Kanuna göre, genel bütçe vergi gelirleri tahsilâtı toplamının yüzde 1,50’si büyükşehir dışındaki belediyelere, yüzde 4,50’si büyükşehirlerdeki ilçe belediyelerine ve yüzde 0,5’i il özel idarelerine ayrılır. Büyükşehir belediye sınırları içinde yapılan genel bütçe vergi gelirleri tahsilâtı toplamının yüzde 6’sı ile genel bütçe vergi gelirleri tahsilâtı toplamı üzerinden büyükşehirlerdeki ilçe belediyelerine ayrılan payların yüzde 30’u büyükşehir belediye payı olarak ayrılır.

Dolayısıyla, merkezi yönetimin vergi gelirleri arttıkça otomatik olarak söz konusu gelirlerden belediyelere aktartılan tutarlar da artmaktadır.

Ayrılan söz konusu belediye payının; yüzde 80’lik kısmı belediyelerin nüfusuna ve yüzde 20’lik kısmı gelişmişlik endeksine göre İller Bankası tarafından belediyelere dağıtılır.

Büyükşehirlerdeki ilçe belediyeleri payının; yüzde 90’lık kısmı ilçelerin nüfusuna, yüzde 10’luk kısmı ise ilçelerin yüzölçümüne göre dağıtılır. Hesaplanan tutardan yüzde 30’luk büyükşehir belediyesi payı ayrıldıktan sonra kalan miktar büyükşehir ilçe belediyelerinin hesabına İller Bankası tarafından aktarılır.

Ayrılan yüzde 6’lık büyükşehir belediye payının yüzde 60’ı doğrudan ilgili büyükşehir belediyesi hesabına aktarılır. Kalan yüzde 40’lık kısmının yüzde 70’i nüfusa, yüzde 30’u yüzölçümü esasına göre büyükşehir belediyeleri arasında dağıtılır. 

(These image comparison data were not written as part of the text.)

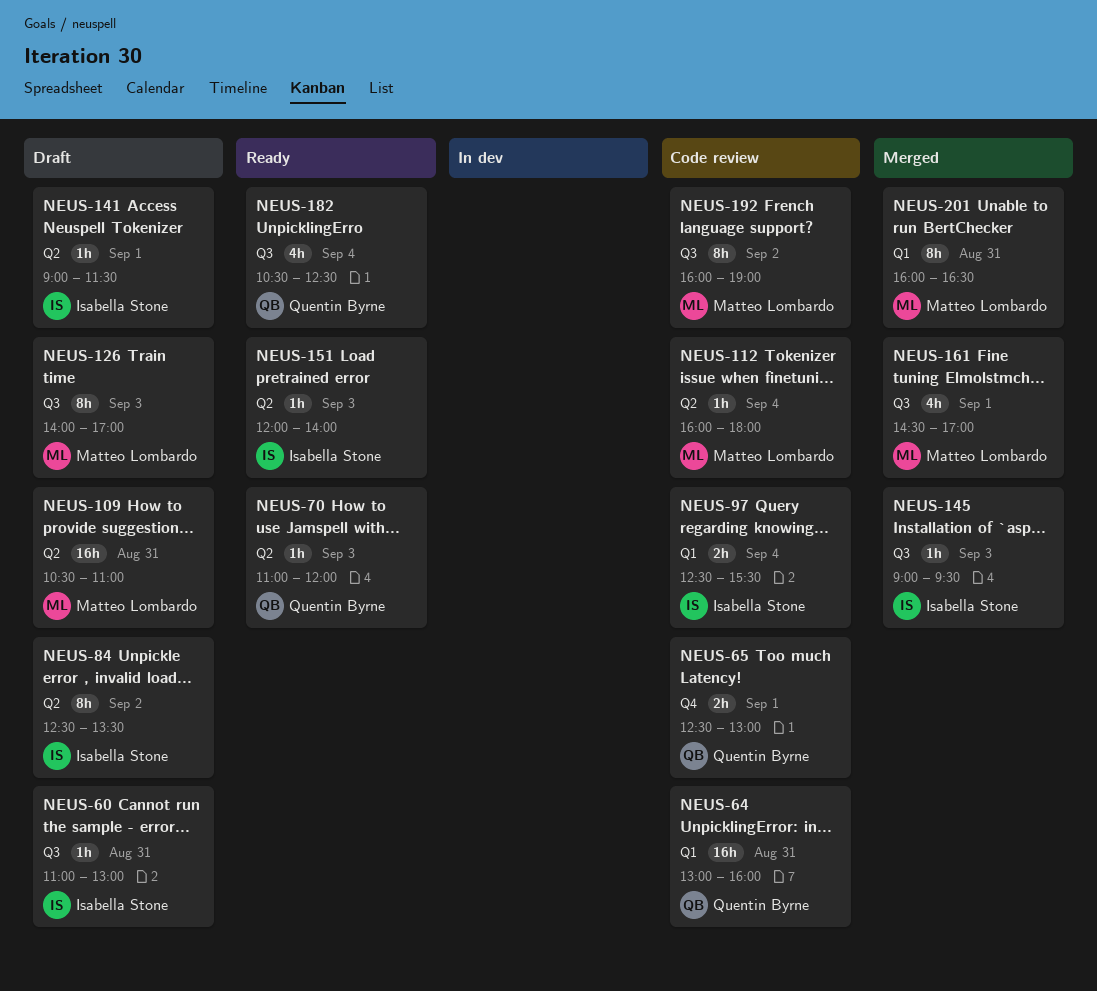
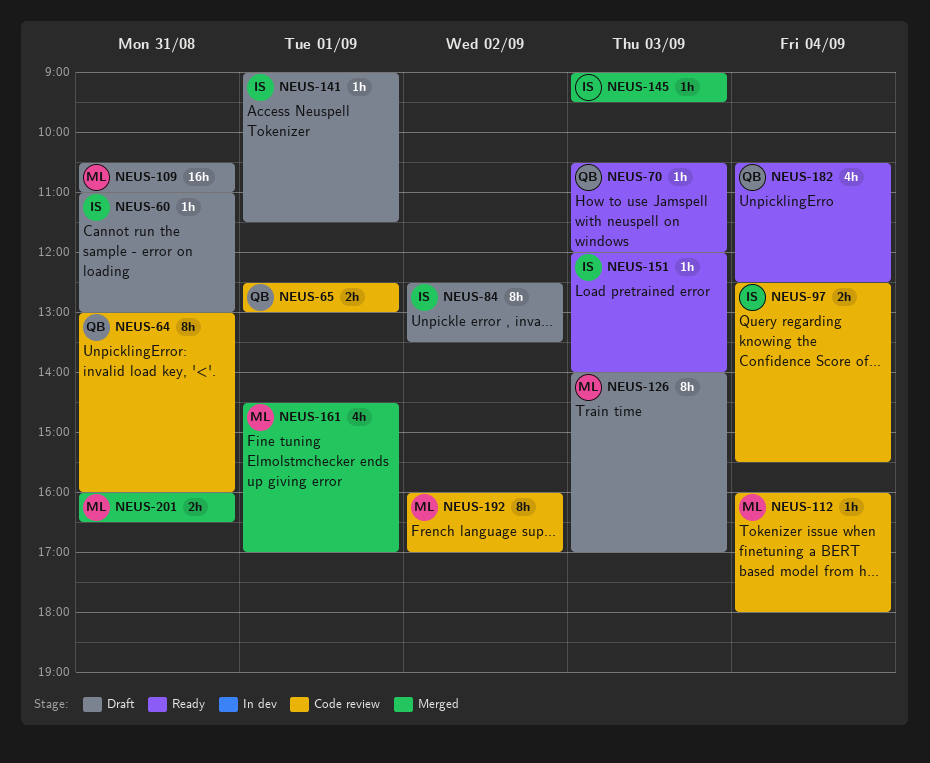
NEUS-64, estimate: 16h -> 8h
NEUS-70, begins: 11:00 -> 10:30
NEUS-192, ends: 19:00 -> 17:00
NEUS-201, estimate: 8h -> 2h

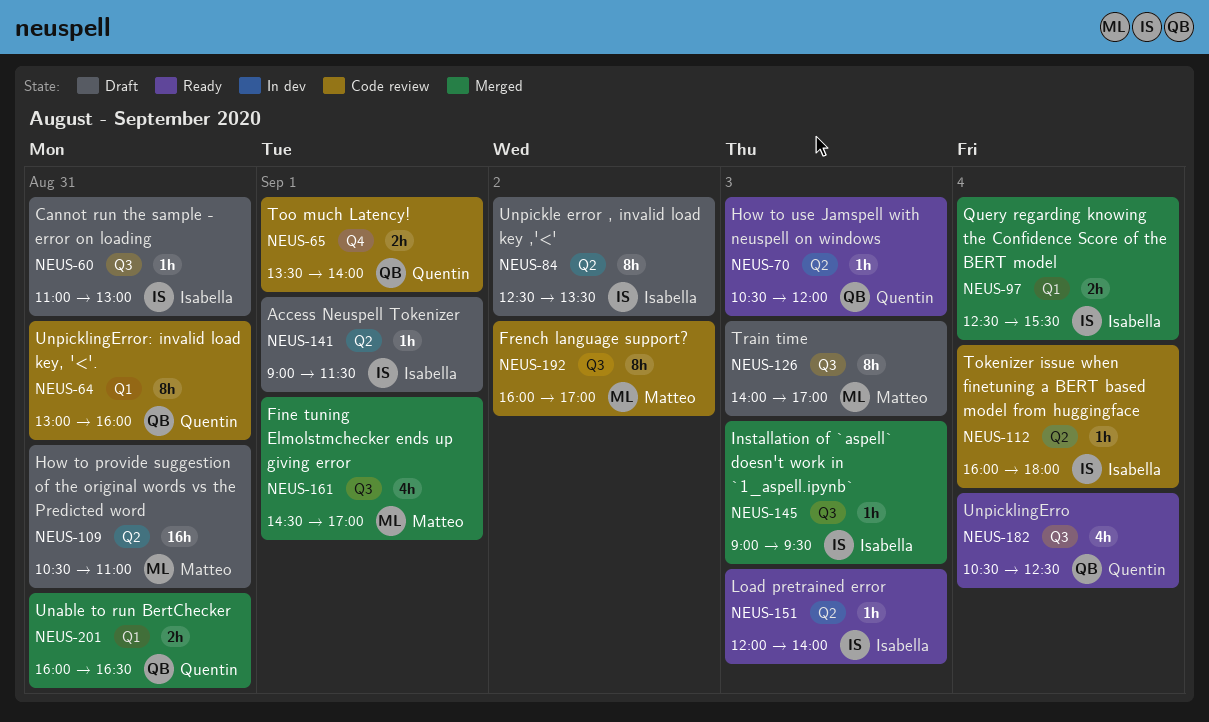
NEUS-65, begins: 12:30 -> 13:30
NEUS-65, ends: 13:00 -> 14:00
NEUS-97, status: Code review -> Merged
NEUS-112, owner: Matteo -> Isabella
NEUS-201, owner: Matteo -> Quentin

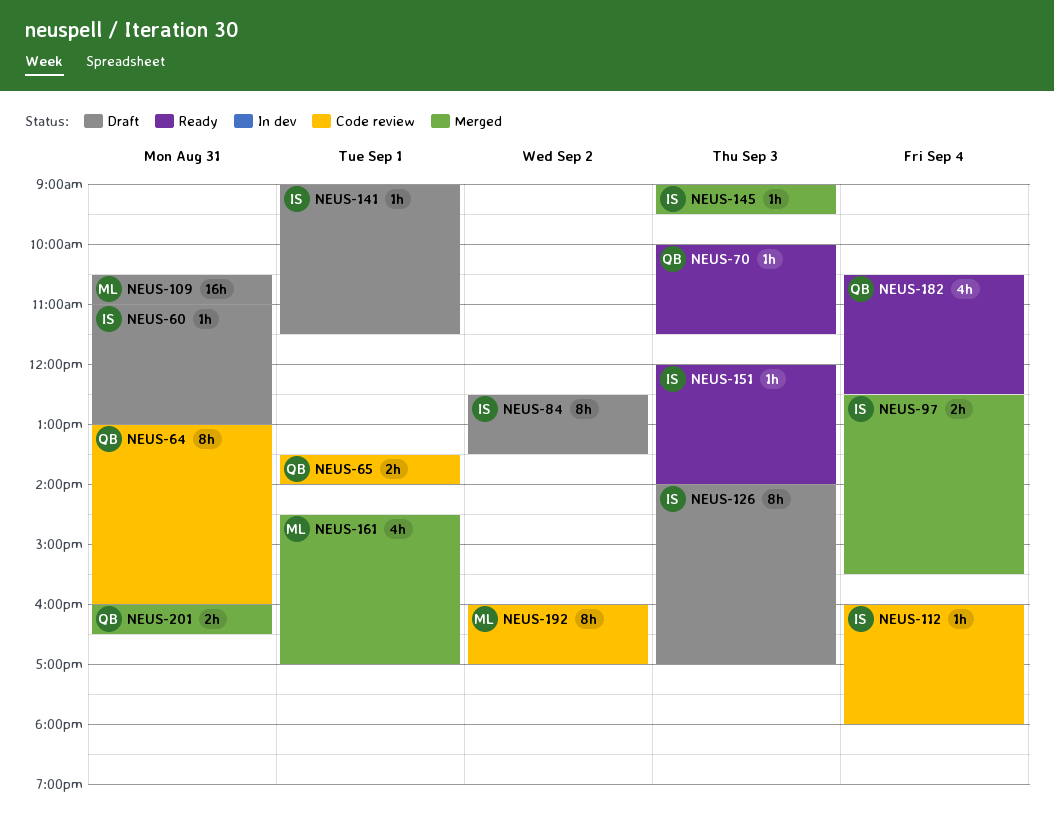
NEUS-70, begins: 10:30 -> 10:00
NEUS-70, ends: 12:00 -> 11:30
NEUS-126, owner: Matteo -> Isabella

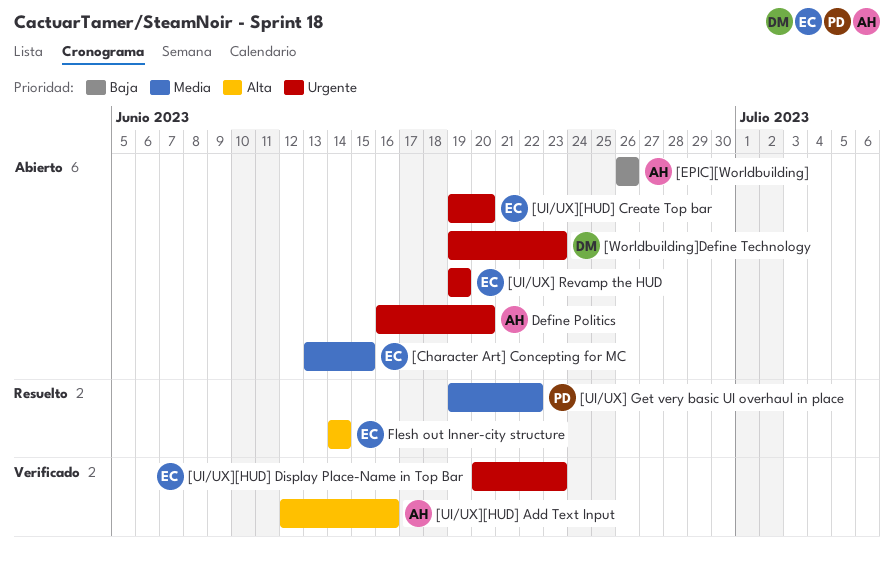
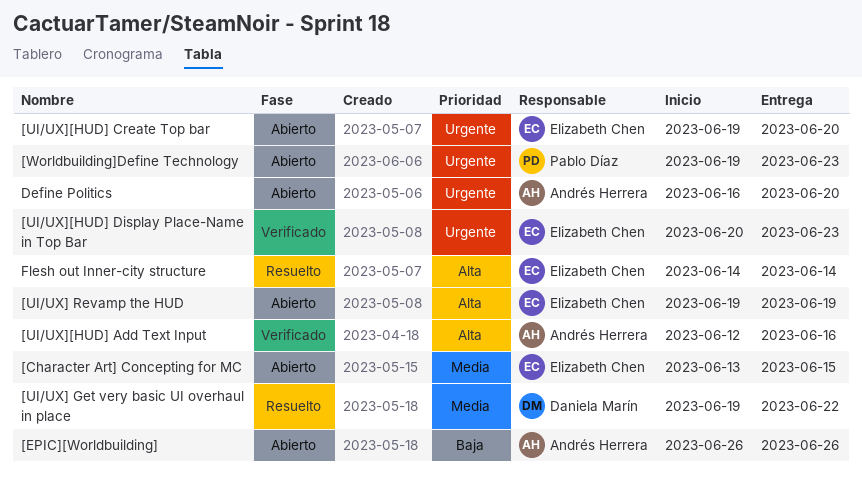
[UI/UX] Get very basic UI overhaul in place, owner: Pablo Díaz -> Daniela Marín
[UI/UX] Revamp the HUD, priority: Urgente -> Alta
[Worldbuilding]Define Technology, owner: Daniela Marín -> Pablo Díaz

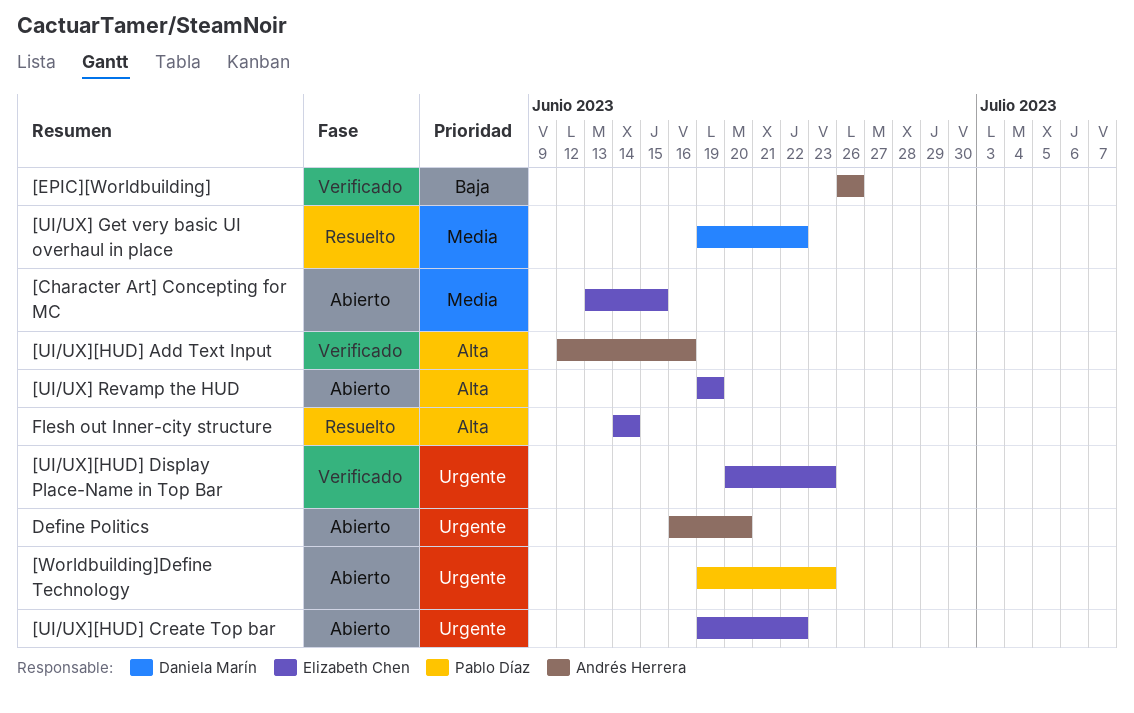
[EPIC][Worldbuilding], status: Abierto -> Verificado
[UI/UX][HUD] Create Top bar, due: Jun 20 -> Jun 22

4. Merkezi yönetimin belediyelere sağladığı ekstra kaynaklar neler olabilir?

Merkezi yönetimin kendisine yakın gördüğü belediyelere aktarabileceği başlıca kaynak nakdi veya ayni yardım şeklinde olabilmektedir.

Nakdi kaynak aktarımı; proje yardımı, hazine yardımı vb. şekillerde gerçekleşebilmekte birlikte bu kapsamda yapılan yardımların belediyelerin toplam bütçesi içindeki ancak %1-2 civarındadır. Merkezi yönetimin belediyelere yapabileceği ayni yardım ise kendisine ait taşınır ve taşınmaz malları bedelsiz şekilde belediyelere tahsis etmektir. Bununla birlikte, özellikle büyükşehir belediyelerinin yetki alanının il sınırı olduğu ve imar yetkisinin de olduğu dikkate alındığında söz konusu belediyelerin taşınmaz mal varlığı konusunda kendine yeter vaziyette olduğu düşünülmektedir.   

Sonuç

İktidar belediyesi olmak veya olmamak bir belediyenin mali kaynaklarını veya hizmet potansiyelin önemli ölçüde etkilemez. Hangi partiden olursa olsun belediyelerin mali kaynakları iktisaden mevcut olduğu gibi yasal kurallarla da sağlanmış bulunmaktadır. Önemli olan belediye yönetiminin halkın (kamunun) parasını belli bir zümre için değil, halk için kullanma iradesine sahip olup olmadığı ve mali kaynakları rasyonel kullanıp kullanmadığıdır.